12.31.08

People were starving and they did nothing

Posted in Around The Nation, Commentary, The Economy at 10:46 am by wcnews

At this time, with our nation in a bad economic situation, it’s key to have the facts about what really happened the last time something like this occurred. Via Bondad, The Great Depression, Pt. I:

This article is the first in a series on the Great Depression.  I am writing this with the help of New Deal Democrat (who blogs over at Economic Populist).  The purpose of this series is simply to talk about the Great Depression.  The reason for writing this article is the emergence of the “FDR made the Depression worse” talking point from the Right Wing Noise Machine — econ division.  While none of the stories using this line have any facts to back them up — no charts, no graphs no data — they continue to spew this talking point.  So, let’s get some data — as in facts — to see that actually happened.

Of course one the GOP and wing-nuts in particular have been trying to tear down what FDR and our leaders accomplished in the 30′s and 40′s economically since they took office in March of 1933. So their effort to change history is not new, but just more shameful now.
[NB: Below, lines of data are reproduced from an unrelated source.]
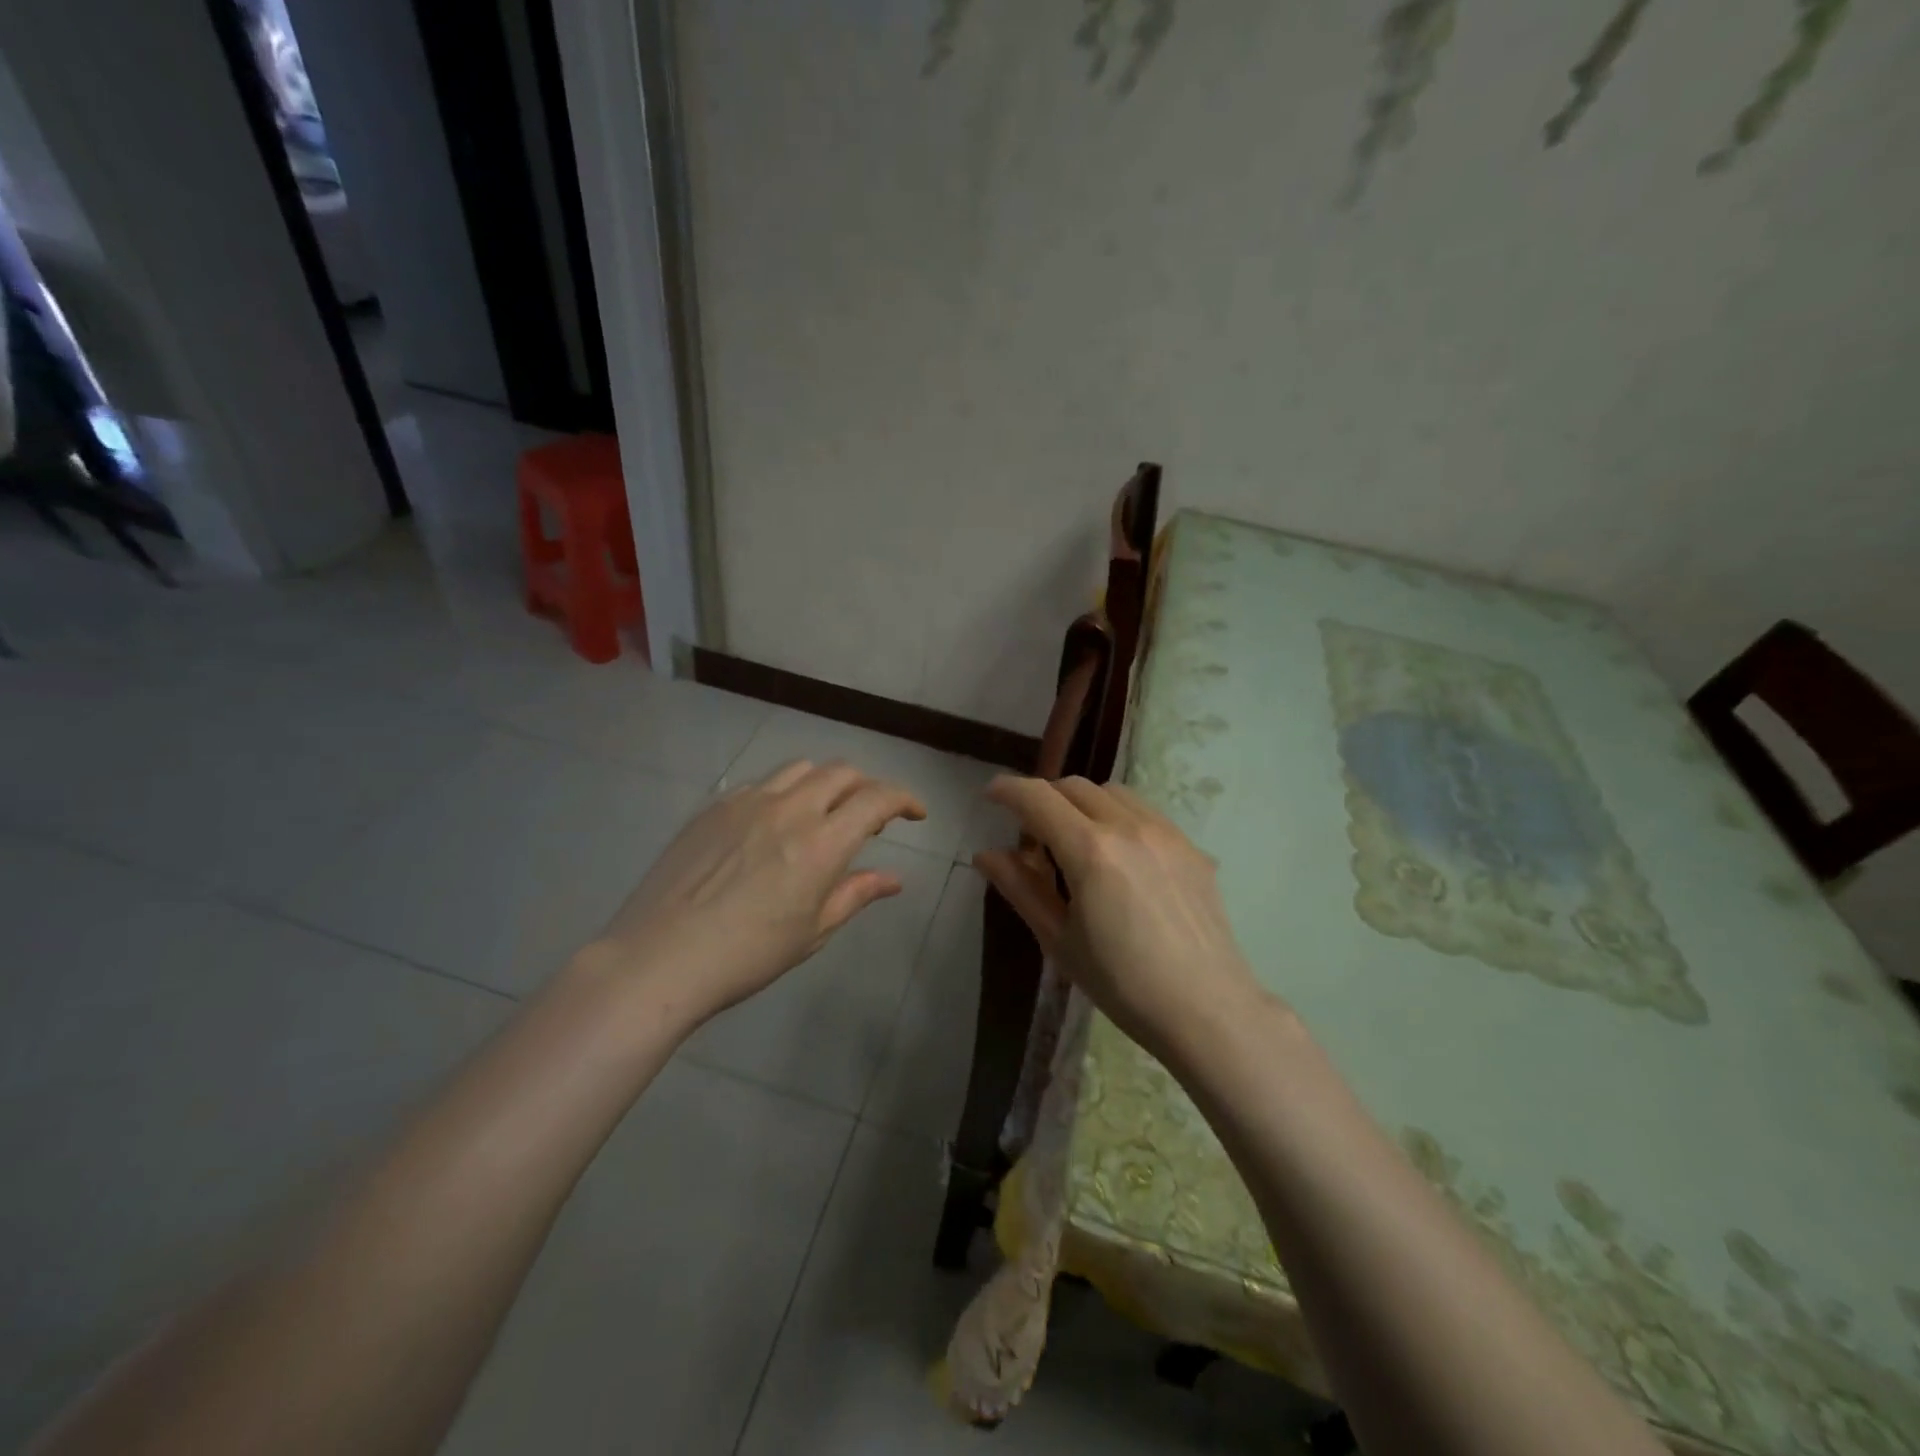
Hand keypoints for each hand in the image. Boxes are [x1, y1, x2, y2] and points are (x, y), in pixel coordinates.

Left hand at [589, 760, 926, 1028]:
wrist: (660, 957)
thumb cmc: (747, 955)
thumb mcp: (812, 931)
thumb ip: (856, 894)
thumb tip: (895, 879)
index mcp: (821, 843)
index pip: (877, 799)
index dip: (904, 799)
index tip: (916, 813)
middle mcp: (789, 809)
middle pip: (842, 772)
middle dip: (867, 786)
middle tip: (872, 814)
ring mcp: (748, 801)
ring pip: (801, 769)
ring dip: (826, 782)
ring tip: (824, 811)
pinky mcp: (715, 806)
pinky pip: (762, 784)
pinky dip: (785, 792)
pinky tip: (775, 824)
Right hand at [974, 776, 1268, 1063]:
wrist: (1206, 1008)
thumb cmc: (1122, 984)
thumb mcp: (1059, 940)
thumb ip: (1020, 889)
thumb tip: (985, 854)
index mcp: (1090, 850)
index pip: (1038, 798)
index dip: (1008, 790)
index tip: (990, 795)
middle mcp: (1128, 827)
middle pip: (1074, 786)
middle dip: (1044, 797)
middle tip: (1031, 831)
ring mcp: (1165, 833)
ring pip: (1112, 792)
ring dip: (1082, 802)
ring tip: (1075, 839)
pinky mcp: (1190, 846)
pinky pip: (1145, 811)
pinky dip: (1117, 815)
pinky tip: (1118, 854)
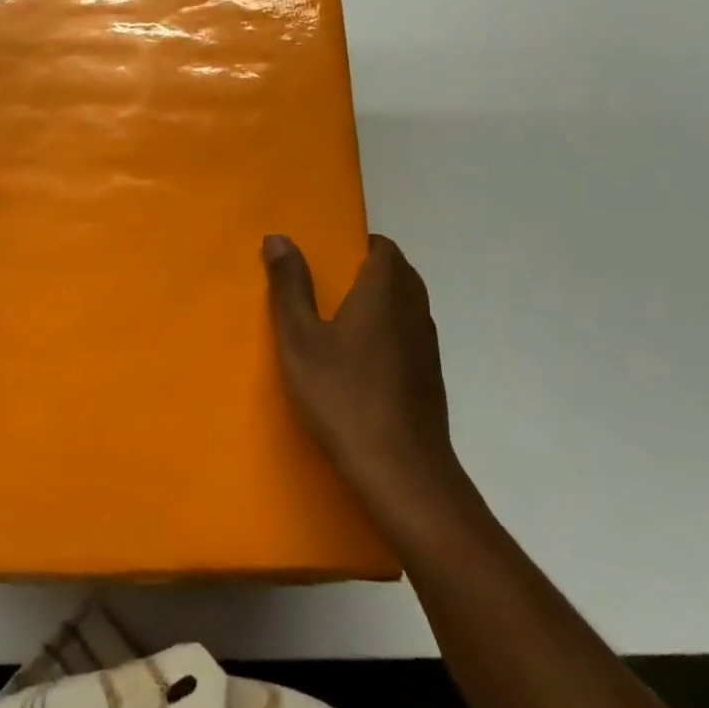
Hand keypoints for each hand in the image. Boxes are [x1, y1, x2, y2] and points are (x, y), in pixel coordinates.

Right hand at [263, 233, 475, 527]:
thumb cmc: (343, 395)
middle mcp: (414, 311)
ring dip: (380, 302)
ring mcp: (427, 346)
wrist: (401, 470)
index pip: (384, 248)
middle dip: (368, 270)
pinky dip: (388, 332)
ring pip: (407, 306)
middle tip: (327, 285)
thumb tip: (278, 237)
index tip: (328, 257)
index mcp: (385, 292)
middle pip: (399, 274)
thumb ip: (290, 286)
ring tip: (339, 321)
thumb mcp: (300, 340)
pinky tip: (360, 361)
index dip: (359, 245)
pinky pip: (409, 336)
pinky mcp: (430, 377)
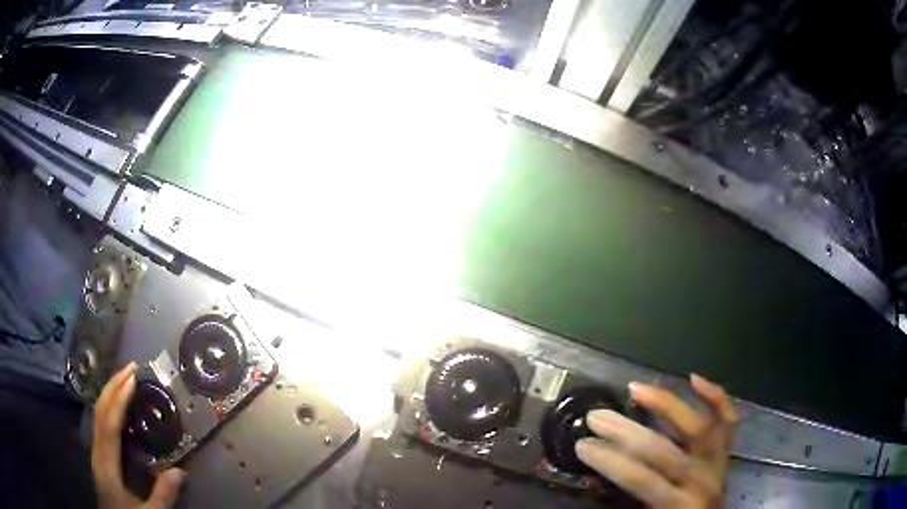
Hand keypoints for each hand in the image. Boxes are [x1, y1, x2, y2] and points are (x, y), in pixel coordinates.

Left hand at [92, 363, 184, 508]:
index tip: (133, 379)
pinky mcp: (99, 453)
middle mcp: (97, 450)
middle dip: (113, 386)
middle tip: (130, 368)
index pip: (109, 424)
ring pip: (98, 413)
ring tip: (125, 378)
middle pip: (100, 411)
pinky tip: (119, 403)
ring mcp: (96, 450)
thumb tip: (180, 471)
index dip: (119, 399)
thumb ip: (162, 495)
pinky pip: (101, 422)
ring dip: (110, 392)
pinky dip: (109, 405)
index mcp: (106, 463)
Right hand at [577, 374, 738, 507]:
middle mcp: (701, 480)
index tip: (583, 445)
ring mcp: (718, 463)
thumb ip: (627, 502)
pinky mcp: (727, 453)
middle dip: (625, 432)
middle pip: (663, 450)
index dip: (610, 461)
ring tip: (637, 388)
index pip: (640, 478)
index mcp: (678, 504)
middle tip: (596, 416)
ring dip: (666, 404)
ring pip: (698, 426)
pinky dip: (715, 396)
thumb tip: (597, 480)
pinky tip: (694, 379)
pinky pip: (728, 420)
Especially taking this into consideration, another excerpt from Bondad:

So the short version is pretty clear.  From 1929 – 1933 the US economy experienced the worst economic slowdown in its history:

[By 1932,] National Income which had been $87.4 billion in 1929, fell with the value of the dollar to $41.7 billion in 1932.  Unemployment rose:  4 million in 1930, 8 million in 1931, 12 million in 1932. …  Net Investment in 1931 was minus $358 million (in 1929 prices); then next year it fell to a disheartening minus $5.8 billion.  .. Wage payments [went down] from $50 billion to $30 billion.  And, as prices and income fell, the burdens of indebtedness — farm mortgages, railroad bonds, municipal and state debts — became unsupportable.

(- Arthur M. Schlesinger Jr., “The Crisis of the Old Order”, p.248)

In case you were wondering:

The President was a Republican

The Senate was controlled by Republicans

The House was controlled by Republicans from March 4, 1929 – March 3, 1931.  From March 4, 1931 to March 3, 1933 the House was tied.

And one thing the Republicans and the plutocrats of the day were sure of, was that government should do absolutely nothing to help its destitute citizenry.  When in 1930 a long summer drought killed cattle and crops in the southwest, Hoover asked Congress to appropriate money for government loans to enable farmers to buy seed, fertilizer, and cattle feed.  But when Democratic senators sough to apply the same program to human beings in addition to livestock, Hoover “reaffirmed his unwavering opposition to such proposals.” (Schlesinger, p. 170)
Hoover appointed Walter S. Gifford, president of AT&T, to the “President’s Organization on Unemployment Relief.”  Appearing before a Senate committee,

“Gifford disclosed imerturbably that he did not know how many people were idle, that he did not know how many were receiving aid, that he did not know that the standards of assistance were in the various states, that he did not know how much money had been raised in his own campaign, that he knew nothing of the ability of local communities to raise relief funds ,, that he did not consider most of this information as of much importance to his job….
But on one question Gifford was clear:  he was against federal aid.”…that it would reduce the size of private charity.”  His “sober and considered judgment” was that “federal aid would be a ‘disservice’ to the jobless.”

Gifford was hardly the only precursor of the malign right wing ideology of today:

Albert H. Wiggin of the Chase Manhattan Bank said, “There is no commission or any brain in the world that can prevent [business downturns].”  Senator La Follette asked “whether he thought the capacity of human suffering to be unlimited.”  ”I think so.” the banker replied.
….
“The fact that we have let nature take its course,” said Richard Whitney of the Stock Exchange, “may augur well for the ultimate prosperity of the country.”  And if recovery were inevitable, then the state must take care to do nothing which might hold it back….
….
Of all the threatened forms of governmental interference, the most sinister, in the judgment of many businessmen, was the dole for the jobless.
….
“If this country ever voted a dole, said Silas Strawn, now head of the United States Chamber of Commerce, “we’ve hit the toboggan as a nation.”…[M]any conservatives affected to regard federal aid to idle men and women as spelling the end of the republic.”

(Schlesinger, pp.177-180)

It is worth re-reading the first vignette from Schlesinger above.  Republicans today, just like Republicans then, believe that the appropriate response in the face of the ultimate failure of the economic system to provide jobs, housing, or even to prevent a large percentage of its citizenry from starving, was to DO NOTHING.

There’s much more in the post and this and subsequent parts of the series are required reading. The part about the Great Depression that needs to be kept in perspective is that the stock market crash came in October 1929 - Hoover’s first year as president. It was his and his party’s inability to deal with it over the next three years that made the depression so “Great”.  We can only hope with their descendants now in the majority so early in this economic decline, that this economic downturn will only be historic because it did not become as great.  It was avoided by doing something, what was needed, much earlier and we didn’t sit idle.